- Born: October 15, 1947 (age 78) Kharkiv, Ukrainian SSR, Soviet Union
- Education: V.N. Karazin Kharkiv National University
- Known for: Algebraic Probability Theory
- Awards: Ostrogradsky prize of the National Academy of Sciences of Ukraine (2009) State Prize of Ukraine in Science and Technology (2018) Mitropolskiy prize of the National Academy of Sciences of Ukraine (2021)
- Scientific career
- Fields: Mathematics
- Workplaces: B. Verkin Institute for Low Temperature Physics and Engineering of the National Academy of Sciences of Ukraine
- Doctoral advisor: Yu. I. Lyubich

= Gennadiy Feldman =

Gennadiy Mykhailovych Feldman (Геннадій Михайлович Фельдман; born October 15, 1947, Kharkiv) is a Soviet and Ukrainian mathematician, corresponding member of the National Academy of Sciences of Ukraine, Doctor of Science in Physics and Mathematics, Professor, Head of the Mathematical Division of B. Verkin Institute for Low Temperature Physics and Engineering of the National Academy of Sciences of Ukraine.
==Biography==
In 1970, Feldman graduated in the Faculty of Mechanics and Mathematics of V. N. Karazin Kharkiv National University. From 1970 to 1973, he was a PhD student at B. Verkin Institute for Low Temperature Physics and Engineering. In 1973, he defended his thesis Harmonic Analysis of Non-unitary Representations of Locally Compact Abelian Groups (supervisor Prof. Yu. I. Lyubich) and obtained the degree of Candidate of Sciences (PhD). He has been working at B. Verkin Institute for Low Temperature Physics and Engineering, starting as a junior researcher and heading the Mathematical Division in 2012. In 1985, he defended his doctoral thesis, Arithmetic of Probability Measures on Locally Compact Abelian groups at Vilnius University and obtained the degree of Doctor of Sciences (Dr. Hab.). In 2018, he was elected as a corresponding member of the National Academy of Sciences of Ukraine. For more than 20 years, Feldman worked part-time at the Faculty of Mechanics and Mathematics of V. N. Karazin Kharkiv National University. He is the author of 5 monographs and more than 100 scientific articles.
==Research==
Feldman’s research interests are related to abstract harmonic analysis and the algebraic theory of probability. He obtained fundamental results in the theory of decompositions of random variables on locally compact Abelian groups. Before the beginning of his research in this field, only a few isolated works existed. In particular, Feldman proved group analogues of Cramér’s theorem on the decomposition of Gaussian distributions and of Linnik’s theorem on the decomposition of convolutions of Gaussian and Poisson distributions (jointly with A. E. Fryntov). He proved analogues of the classical characterization theorems of mathematical statistics (Kac–Bernstein theorem, Darmois–Skitovich theorem, Heyde theorem) in the case where random variables take values in various classes of locally compact Abelian groups (discrete, compact totally disconnected, the field of p-adic numbers, and others).
== Awards ==
- Ostrogradsky prize of the National Academy of Sciences of Ukraine (2009) for the series of works “Probabilistic Problems on Groups and in Spectral Theory” (together with L. Pastur and M. Shcherbina).

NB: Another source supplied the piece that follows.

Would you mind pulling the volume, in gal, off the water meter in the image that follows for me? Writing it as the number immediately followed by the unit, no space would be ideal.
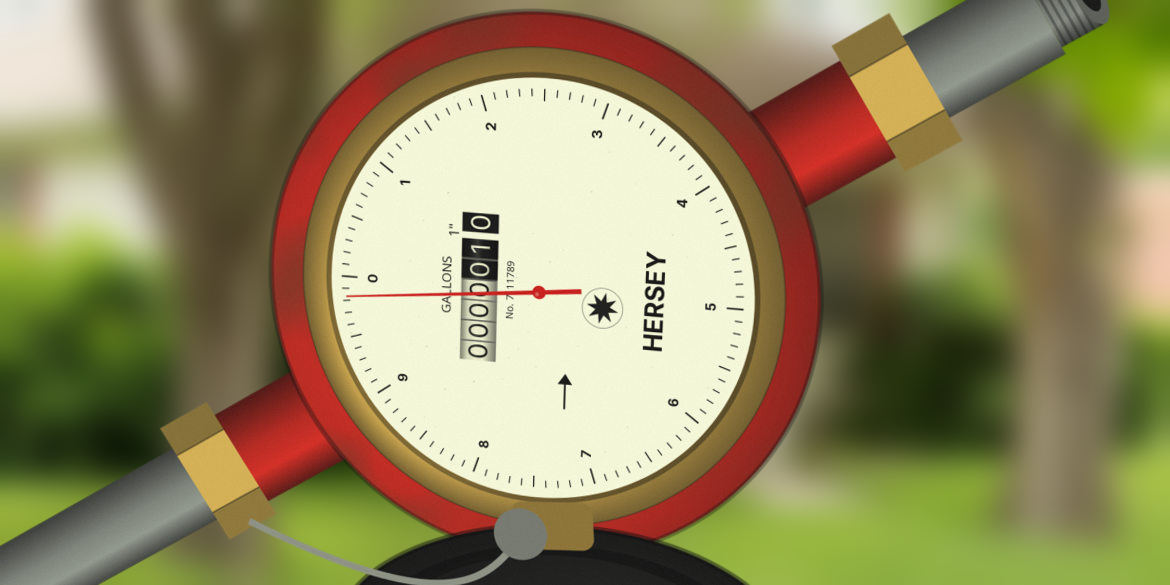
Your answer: 9.8gal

- State Prize of Ukraine in Science and Technology (2018) for the work “Qualitative methods of research models of mathematical physics” (together with A. Kochubey, M. Shcherbina, O. Rebenko, I. Mykytyuk, V. Samojlenko, A. Prykarpatskyj).

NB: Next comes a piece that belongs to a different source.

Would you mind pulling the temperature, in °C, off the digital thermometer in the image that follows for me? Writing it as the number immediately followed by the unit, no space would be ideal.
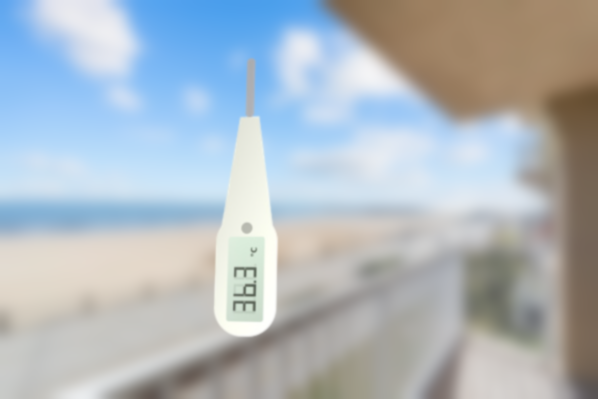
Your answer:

- Mitropolskiy prize of the National Academy of Sciences of Ukraine (2021) for the series of works “New analytical methods in the theory of nonlinear oscillations, the theory of random matrices and in characterization problems” (together with V. Slyusarchuk and M. Shcherbina).
== Monographs ==
- Г. М. Фельдман. Арифметика вероятностных распределений и характеризационные задачи на абелевых группах, Киев: Наукова думка, 1990, 168 с.
- G.M. Fel'dman. Arithmetic of probability distributions, and characterization problems on Abelian groups, Transl. Math. Monographs. Vol. 116, Providence, RI: American Mathematical Society, 1993, 223 p.
- Gennadiy Feldman. Functional equations and characterization problems on locally compact Abelian groups, EMS Tracts in Mathematics 5, Zurich: European Mathematical Society, 2008, 268 p.
- Г. М. Фельдман. Характеризационные задачи математической статистики на локально компактных абелевых группах, Киев: Наукова думка, 2010, 432 с.
- Gennadiy Feldman. Characterization of Probability Distributions on Locally Compact Abelian Groups. Mathematical Surveys and Monographs. Vol. 273, Providence, RI: American Mathematical Society, 2023, 240 pp.